We analyze the trade-off between model parameters and training epochs. The contour plots below show validation loss as a function of both axes for 100M unique tokens. Diffusion models achieve their best loss at 500 epochs, while AR models reach their best at just 50 epochs. AR models begin to overfit at high epoch counts, while diffusion models show no signs of overfitting.

AR validation loss contour
Autoregressive: Best loss at 50 epochs (3.71)
Diffusion validation loss contour
Diffusion: Best loss at 500 epochs (3.55)

Data Value Decay with Repetition

We evaluate how the utility of unique data decays with increased repetition across different compute budgets. Diffusion models consistently exhibit a substantially slower decay rate than AR models, suggesting they are better able to extract value from repeated data.

Data value decay analysis
Decay rate of data value under repetition. Diffusion models show much slower decay, reflecting greater robustness to data repetition.

Training Curves: Robustness to Data Repetition

Training curves for different epoch counts using the same total compute show that AR models overfit with increased repetition (diverging loss curves), while diffusion models exhibit overlapping curves, indicating much greater robustness to data repetition.

AR training curves
AR: Validation loss rises with more epochs (overfitting)
Diffusion training curves
Diffusion: Curves nearly unchanged, robust to repetition

Extrapolated Training Curves

Predicted validation loss for AR models (left) and Diffusion models (right) under compute-optimal settings, extrapolated to larger compute budgets. Dotted lines indicate the hypothetical case where repeated data is as valuable as new data. For AR, this holds up to about 4 epochs; for diffusion, up to 100 epochs, showing that diffusion models are much more robust to data repetition.

Extrapolated validation loss curves for AR and Diffusion models

When to Use Diffusion over AR?

We derive a critical compute frontier that follows a power law: \(C_{\text{crit}}(U) \propto U^{2.174}\). This gives practitioners a clear guideline for when diffusion models should be preferred over autoregressive models.

Loss gap heatmap
Loss Gap Heatmap: Red regions show where diffusion outperforms AR
Critical compute curve
Critical Compute Curve: Power law relationship \(C_{\text{crit}}(U) \propto U^{2.174}\)

Downstream Performance

We evaluate the best-performing models on diverse downstream benchmarks. Across tasks and data scales, diffusion models consistently achieve higher accuracy than their AR counterparts, validating that the data efficiency gains in validation loss translate into stronger downstream performance.

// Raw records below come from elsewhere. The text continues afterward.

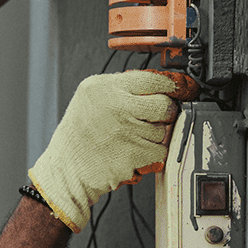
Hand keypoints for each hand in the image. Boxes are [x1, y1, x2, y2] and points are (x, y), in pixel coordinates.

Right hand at [28, 70, 197, 231]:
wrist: (66, 169)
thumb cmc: (78, 136)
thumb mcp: (90, 98)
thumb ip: (121, 88)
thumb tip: (159, 85)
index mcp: (104, 87)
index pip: (152, 79)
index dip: (172, 85)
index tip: (180, 89)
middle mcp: (116, 105)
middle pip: (164, 104)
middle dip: (164, 113)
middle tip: (151, 119)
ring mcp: (127, 130)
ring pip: (164, 130)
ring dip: (155, 136)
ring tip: (132, 139)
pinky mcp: (135, 153)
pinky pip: (161, 151)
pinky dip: (153, 154)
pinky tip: (134, 153)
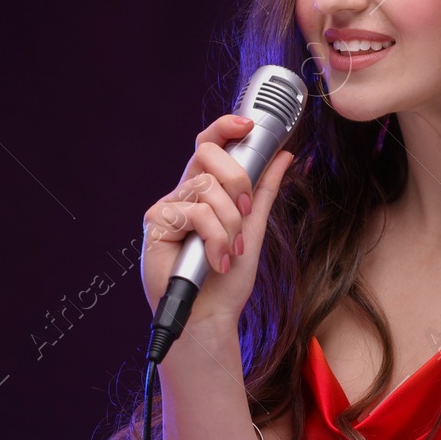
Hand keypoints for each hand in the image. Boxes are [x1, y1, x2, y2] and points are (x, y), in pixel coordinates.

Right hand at [140, 113, 295, 329]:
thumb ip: (265, 191)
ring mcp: (167, 207)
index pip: (209, 145)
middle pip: (207, 155)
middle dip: (238, 182)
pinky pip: (196, 213)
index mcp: (205, 190)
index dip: (225, 127)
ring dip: (230, 224)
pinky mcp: (156, 224)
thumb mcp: (254, 227)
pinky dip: (215, 239)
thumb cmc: (228, 278)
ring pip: (207, 188)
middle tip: (247, 213)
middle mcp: (183, 193)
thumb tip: (284, 154)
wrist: (212, 315)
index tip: (248, 124)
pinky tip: (217, 260)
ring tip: (231, 251)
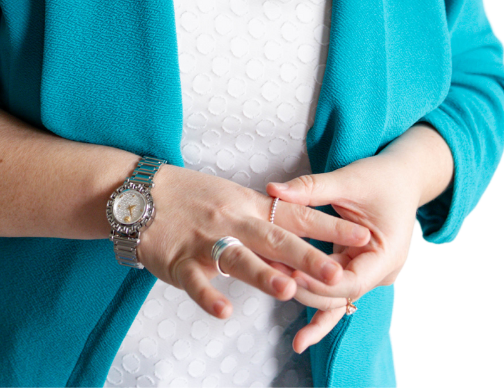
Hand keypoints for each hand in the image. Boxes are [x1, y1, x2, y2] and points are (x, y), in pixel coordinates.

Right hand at [135, 163, 370, 320]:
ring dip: (263, 273)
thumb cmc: (192, 198)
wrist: (139, 192)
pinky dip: (210, 295)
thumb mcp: (233, 202)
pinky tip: (225, 311)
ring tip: (289, 289)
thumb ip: (265, 225)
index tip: (364, 235)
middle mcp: (233, 219)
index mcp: (250, 204)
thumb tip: (302, 251)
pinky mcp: (178, 260)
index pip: (298, 214)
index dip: (330, 226)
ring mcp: (205, 239)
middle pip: (276, 238)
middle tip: (338, 273)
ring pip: (239, 257)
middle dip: (308, 256)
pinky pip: (196, 280)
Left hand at [264, 148, 420, 354]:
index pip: (352, 281)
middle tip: (273, 285)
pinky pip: (339, 291)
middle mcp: (383, 271)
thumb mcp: (349, 179)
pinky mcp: (359, 268)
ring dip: (316, 308)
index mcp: (387, 252)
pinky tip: (304, 335)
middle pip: (344, 294)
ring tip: (296, 341)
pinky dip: (322, 303)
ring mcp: (372, 273)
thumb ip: (311, 188)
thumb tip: (272, 191)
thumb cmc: (381, 176)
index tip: (290, 272)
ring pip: (341, 299)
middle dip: (310, 292)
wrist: (405, 176)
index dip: (321, 282)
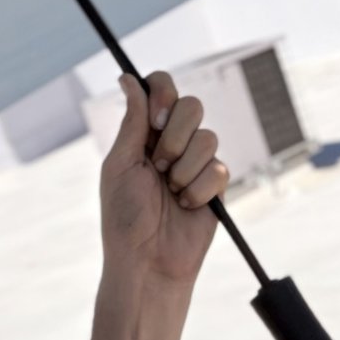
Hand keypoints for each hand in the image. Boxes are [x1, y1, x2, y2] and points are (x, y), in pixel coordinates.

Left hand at [99, 71, 229, 290]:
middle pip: (192, 105)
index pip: (162, 89)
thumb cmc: (124, 217)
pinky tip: (185, 206)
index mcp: (145, 133)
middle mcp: (172, 142)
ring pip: (209, 137)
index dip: (165, 94)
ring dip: (184, 168)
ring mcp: (195, 163)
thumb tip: (128, 78)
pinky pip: (219, 168)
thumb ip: (133, 121)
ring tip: (170, 193)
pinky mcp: (215, 185)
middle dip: (176, 136)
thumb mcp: (120, 164)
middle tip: (159, 164)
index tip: (157, 119)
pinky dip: (198, 189)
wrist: (148, 262)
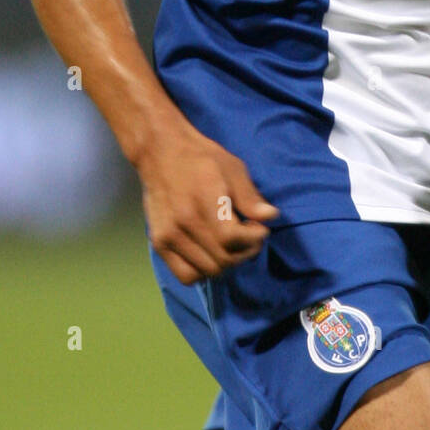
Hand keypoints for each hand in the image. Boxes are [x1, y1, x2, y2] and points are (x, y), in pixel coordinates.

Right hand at [136, 118, 278, 284]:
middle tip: (250, 237)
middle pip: (222, 259)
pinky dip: (204, 271)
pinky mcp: (159, 244)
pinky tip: (212, 254)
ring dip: (227, 262)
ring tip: (232, 245)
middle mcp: (183, 222)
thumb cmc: (201, 158)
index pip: (231, 238)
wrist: (160, 153)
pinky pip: (186, 275)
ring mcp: (168, 236)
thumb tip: (270, 217)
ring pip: (207, 271)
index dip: (253, 238)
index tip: (260, 228)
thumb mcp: (232, 168)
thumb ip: (250, 196)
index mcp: (203, 199)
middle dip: (245, 251)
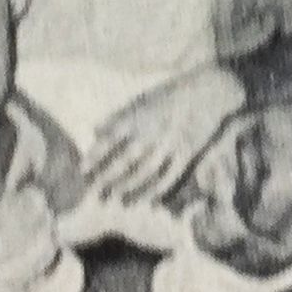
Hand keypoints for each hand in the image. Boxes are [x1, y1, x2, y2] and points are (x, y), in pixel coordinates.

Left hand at [80, 67, 240, 208]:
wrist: (209, 91)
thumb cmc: (172, 94)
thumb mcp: (142, 99)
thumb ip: (118, 115)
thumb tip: (95, 131)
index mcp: (138, 116)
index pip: (110, 139)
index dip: (95, 156)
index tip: (83, 170)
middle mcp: (152, 132)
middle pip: (125, 160)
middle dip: (108, 178)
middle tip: (96, 192)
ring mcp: (170, 144)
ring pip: (145, 172)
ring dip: (129, 188)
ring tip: (118, 199)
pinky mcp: (187, 152)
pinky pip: (170, 176)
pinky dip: (157, 190)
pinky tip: (146, 201)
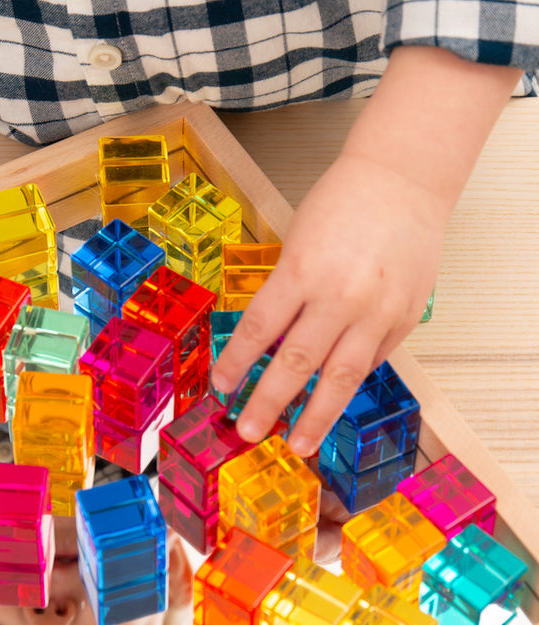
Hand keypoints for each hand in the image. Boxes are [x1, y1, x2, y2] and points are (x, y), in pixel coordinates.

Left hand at [210, 151, 446, 456]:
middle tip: (249, 432)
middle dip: (269, 403)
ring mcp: (376, 311)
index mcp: (300, 271)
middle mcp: (339, 296)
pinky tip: (332, 402)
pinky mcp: (404, 319)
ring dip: (316, 416)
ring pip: (341, 378)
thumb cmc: (341, 204)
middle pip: (296, 363)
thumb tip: (265, 347)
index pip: (257, 331)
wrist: (404, 180)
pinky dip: (349, 385)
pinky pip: (371, 362)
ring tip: (299, 444)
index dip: (235, 365)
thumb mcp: (296, 243)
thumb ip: (284, 294)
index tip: (220, 388)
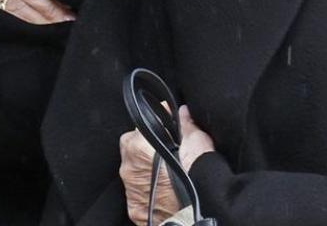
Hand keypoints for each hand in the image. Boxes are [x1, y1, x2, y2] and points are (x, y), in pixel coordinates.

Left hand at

Downstream Results: Best AR vs Diffusion models in data-constrained settings
Benchmarks Random Baseline 100M unique tokens 500M unique tokens
AR Diffusion AR Diffusion
ARC-Easy 25.00 35.63 37.84 43.79 45.95
BoolQ 50.00 46.00 49.38 51.87 55.26
COPA 50.00 56.33 59.00 67.00 64.83
HellaSwag 25.00 27.37 30.24 32.28 35.33
PiQA 50.00 60.94 60.72 65.71 65.61
RACE 25.00 25.28 28.96 28.28 31.44
WinoGrande XL 50.00 48.87 50.97 50.61 51.51
SciQ 25.00 58.05 68.67 67.82 79.13
Lambada 00.00 10.91 15.19 15.07 22.30

Key Takeaway

For practitioners, our takeaway is simple:

If you are compute-constrained, use autoregressive models;
if you are data-constrained, use diffusion models.